Given request 1 |
Decide whether each statement below agrees with the thread on static typing. Answer yes or no for each, and quote the words from the thread that settle it.
(a) The thread says Lisp's weak static type system treats everything as a subtype of type t.
(b) The thread says that anyone who wants to work with monads probably wants a dynamic type system.
(c) The thread says that when there is no static type mismatch, the program will not crash at runtime.
Given request 2 | In the thread on static typing, which runtime errors are named as able to crash a program that has no static type mismatch?

Extract |
Actually it does, in a statically typed language.

No, it doesn't.

If you write a
function which expects a Boolean and you pass it a string instead,
it's going to fail one way or another.

Yes, that's one example. This doesn't mean that this implication always
holds. What part of "doesn't imply" is the one you don't understand?

OK, the bad call of that function might never be reachable in actual
execution, but equally the syntax error in Tcl code might not be
reached. I'd rather find out about both kinds of mistake sooner
rather than later.

I don't care for unreachable code in this specific context. A part of
the program that passes a value of type "don't know" to a variable of
type "don't know" might be unacceptable to a static type sytem, but
might still not throw any exceptions at all at runtime. Or, in other
scenarios, only exceptions that you can correct at runtime, which might
be still useful, or even the preferred behavior.

(I do mean a type error and not a type 'error' - obviously if you have
some mechanism to catch exceptions caused by passing the wrong type,
you wouldn't want this to be checked at compile time.)

Exactly.


Pascal

 

[Joe Marshall]

Nitpick: Neither syntactic nor statically checked type errors make
programs fail. Instead, their presence simply implies the absence of a
program. No program, no program failing...

Nitpick: You are defining as a program that which passes a static type
checker. What would you like to call those constructs that make sense
to a human and would run correctly despite failing a static type
check? These are the ones that are interesting to debate.

 

[Pascal Costanza]

Nitpick: Neither syntactic nor statically checked type errors make
programs fail. Instead, their presence simply implies the absence of a
program.

Yes, the absence of a program that might not fail if it wouldn't have
been rejected by the static type system.


Pascal

 

[Joe Marshall]

It will be successfully type checked, because the static type system
does not allow you to express assumptions about value ranges of types.

I was working on the assumption that the type language *would* allow
one to express arbitrary types. Certainly one can create a
sufficiently weak static type system that terminates under all
conditions and produces correct answers within the system. Lisp has
one: everything is a subtype of type t and all programs pass. The
inference is trivial.

But I surely wouldn't be impressed by a type checker that allowed this
to pass:

(defun byte-increment (x)
(check-type x (integer 0 (256)))
(+ x 1))

(defun fib (n)
(if (< n 2)
1
(+ (fib (- n 1)) (fib (- n 2)))))

(print (byte-increment (fib 13)))

On the other hand, if there is no static type mismatch, that doesn't
mean that the program will not crash because of runtime errors
(division by zero, or dynamically checked restrictions).

I think most people here were assuming that passing an integer greater
than 255 to a routine expecting a single 8-bit byte is a type error,
and something that could cause a crash.

 

[Pascal Costanza]

That's a great paper; however, see Steele's later work:
http://citeseer.nj.nec.com/steele94building.html

Yes, I have read that paper. If you want to work with monads, you
probably want a static type system.

(And I think he still likes Scheme and Lisp.

Pascal

 

[Joe Marshall]

My point is that type systems can reject valid programs.

Stored rows |
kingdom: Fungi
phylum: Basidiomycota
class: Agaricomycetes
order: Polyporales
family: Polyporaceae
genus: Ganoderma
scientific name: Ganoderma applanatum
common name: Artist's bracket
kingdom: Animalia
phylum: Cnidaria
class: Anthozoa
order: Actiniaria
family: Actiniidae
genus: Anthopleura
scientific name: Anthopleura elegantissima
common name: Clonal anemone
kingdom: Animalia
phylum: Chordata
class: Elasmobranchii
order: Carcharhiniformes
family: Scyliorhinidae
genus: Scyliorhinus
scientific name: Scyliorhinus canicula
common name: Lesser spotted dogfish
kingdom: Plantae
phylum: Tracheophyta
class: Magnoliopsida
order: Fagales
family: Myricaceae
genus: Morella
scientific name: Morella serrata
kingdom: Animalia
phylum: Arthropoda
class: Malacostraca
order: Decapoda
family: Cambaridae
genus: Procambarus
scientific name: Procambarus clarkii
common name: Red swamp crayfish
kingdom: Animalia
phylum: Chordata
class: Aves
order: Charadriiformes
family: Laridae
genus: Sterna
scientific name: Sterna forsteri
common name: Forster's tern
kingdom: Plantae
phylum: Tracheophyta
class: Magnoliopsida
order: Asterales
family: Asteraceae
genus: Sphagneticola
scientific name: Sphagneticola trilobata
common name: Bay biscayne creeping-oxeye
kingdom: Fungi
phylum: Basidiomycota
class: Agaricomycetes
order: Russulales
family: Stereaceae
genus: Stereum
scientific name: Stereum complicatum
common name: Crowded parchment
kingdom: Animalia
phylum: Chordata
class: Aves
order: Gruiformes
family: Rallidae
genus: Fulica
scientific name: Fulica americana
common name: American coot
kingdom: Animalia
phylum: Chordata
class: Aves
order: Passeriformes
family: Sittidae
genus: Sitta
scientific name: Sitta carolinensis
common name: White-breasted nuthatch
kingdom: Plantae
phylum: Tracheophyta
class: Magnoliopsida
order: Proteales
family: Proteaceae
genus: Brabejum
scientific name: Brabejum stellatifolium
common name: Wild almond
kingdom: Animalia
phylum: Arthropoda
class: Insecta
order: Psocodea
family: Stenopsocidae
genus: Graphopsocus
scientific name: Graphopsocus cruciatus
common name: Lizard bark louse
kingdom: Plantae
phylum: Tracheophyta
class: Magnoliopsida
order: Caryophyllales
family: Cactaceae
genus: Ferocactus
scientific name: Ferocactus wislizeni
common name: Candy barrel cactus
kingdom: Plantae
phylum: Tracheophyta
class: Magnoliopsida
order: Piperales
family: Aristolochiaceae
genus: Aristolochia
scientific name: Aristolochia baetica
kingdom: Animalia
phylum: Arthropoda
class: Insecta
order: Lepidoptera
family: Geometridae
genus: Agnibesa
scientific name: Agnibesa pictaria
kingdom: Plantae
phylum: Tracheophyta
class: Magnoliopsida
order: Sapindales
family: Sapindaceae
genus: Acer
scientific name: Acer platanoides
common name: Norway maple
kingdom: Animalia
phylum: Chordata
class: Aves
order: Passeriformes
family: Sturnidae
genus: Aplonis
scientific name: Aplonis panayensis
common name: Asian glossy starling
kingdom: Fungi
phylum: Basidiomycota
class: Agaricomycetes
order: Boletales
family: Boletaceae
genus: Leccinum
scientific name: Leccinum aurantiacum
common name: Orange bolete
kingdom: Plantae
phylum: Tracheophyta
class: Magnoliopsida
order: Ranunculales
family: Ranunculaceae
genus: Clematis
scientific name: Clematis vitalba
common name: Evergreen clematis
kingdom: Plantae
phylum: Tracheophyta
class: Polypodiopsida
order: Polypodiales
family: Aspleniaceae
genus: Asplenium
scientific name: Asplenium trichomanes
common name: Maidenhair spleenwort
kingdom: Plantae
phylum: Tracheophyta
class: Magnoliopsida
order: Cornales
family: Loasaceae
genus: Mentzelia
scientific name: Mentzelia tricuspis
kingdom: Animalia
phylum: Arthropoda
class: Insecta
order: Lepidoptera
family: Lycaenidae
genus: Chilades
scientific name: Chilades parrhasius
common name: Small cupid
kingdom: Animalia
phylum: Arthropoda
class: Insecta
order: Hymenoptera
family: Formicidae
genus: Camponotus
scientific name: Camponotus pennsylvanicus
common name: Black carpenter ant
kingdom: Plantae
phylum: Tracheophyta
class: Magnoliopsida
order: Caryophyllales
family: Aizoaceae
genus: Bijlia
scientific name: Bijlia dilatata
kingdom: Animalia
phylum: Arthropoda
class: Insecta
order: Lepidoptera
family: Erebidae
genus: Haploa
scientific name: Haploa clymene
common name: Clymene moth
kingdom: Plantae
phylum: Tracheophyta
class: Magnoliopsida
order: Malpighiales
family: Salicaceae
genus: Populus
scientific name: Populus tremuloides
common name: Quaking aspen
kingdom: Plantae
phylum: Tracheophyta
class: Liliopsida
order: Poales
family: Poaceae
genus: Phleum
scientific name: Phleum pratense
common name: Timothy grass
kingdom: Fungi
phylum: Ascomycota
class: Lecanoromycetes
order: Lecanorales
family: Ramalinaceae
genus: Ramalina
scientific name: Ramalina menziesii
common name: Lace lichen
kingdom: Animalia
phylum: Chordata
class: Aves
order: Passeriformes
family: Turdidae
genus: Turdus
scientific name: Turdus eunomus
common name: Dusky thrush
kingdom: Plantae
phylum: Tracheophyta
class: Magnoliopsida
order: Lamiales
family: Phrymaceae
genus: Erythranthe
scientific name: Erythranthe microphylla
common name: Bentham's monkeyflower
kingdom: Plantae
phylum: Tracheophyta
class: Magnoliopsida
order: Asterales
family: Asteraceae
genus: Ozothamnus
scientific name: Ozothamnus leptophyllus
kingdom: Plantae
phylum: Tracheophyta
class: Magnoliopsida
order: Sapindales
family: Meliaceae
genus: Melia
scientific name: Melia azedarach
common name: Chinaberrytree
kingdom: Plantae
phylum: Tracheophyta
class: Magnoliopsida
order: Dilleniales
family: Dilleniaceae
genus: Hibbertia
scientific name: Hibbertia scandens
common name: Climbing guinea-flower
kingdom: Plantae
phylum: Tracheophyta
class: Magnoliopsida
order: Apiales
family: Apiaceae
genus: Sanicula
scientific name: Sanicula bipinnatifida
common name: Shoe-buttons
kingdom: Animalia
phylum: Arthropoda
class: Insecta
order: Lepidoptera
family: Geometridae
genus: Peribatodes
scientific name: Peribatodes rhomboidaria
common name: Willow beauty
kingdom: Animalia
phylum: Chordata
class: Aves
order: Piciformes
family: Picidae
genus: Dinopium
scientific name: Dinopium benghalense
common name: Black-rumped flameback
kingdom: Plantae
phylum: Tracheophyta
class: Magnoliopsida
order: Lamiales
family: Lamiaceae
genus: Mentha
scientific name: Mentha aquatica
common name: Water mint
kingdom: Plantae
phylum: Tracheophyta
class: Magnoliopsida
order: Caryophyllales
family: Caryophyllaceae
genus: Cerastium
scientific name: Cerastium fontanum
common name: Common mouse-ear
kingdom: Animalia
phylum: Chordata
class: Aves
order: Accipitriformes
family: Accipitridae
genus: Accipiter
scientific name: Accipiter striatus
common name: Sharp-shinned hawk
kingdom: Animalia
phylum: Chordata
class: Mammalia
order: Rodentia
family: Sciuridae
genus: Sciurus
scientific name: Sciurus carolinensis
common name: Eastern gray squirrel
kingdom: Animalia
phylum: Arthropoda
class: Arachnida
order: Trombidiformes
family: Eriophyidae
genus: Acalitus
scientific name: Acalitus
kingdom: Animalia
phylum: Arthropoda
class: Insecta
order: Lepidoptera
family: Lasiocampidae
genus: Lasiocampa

Complete answer 1 |
(a) Yes: "Lisp has one: everything is a subtype of type t and all programs pass."
(b) No: "If you want to work with monads, you probably want a static type system."
(c) No: "if there is no static type mismatch, that doesn't mean that the program will not crash because of runtime errors"

Complete answer 2 | Division by zero and dynamically checked restrictions.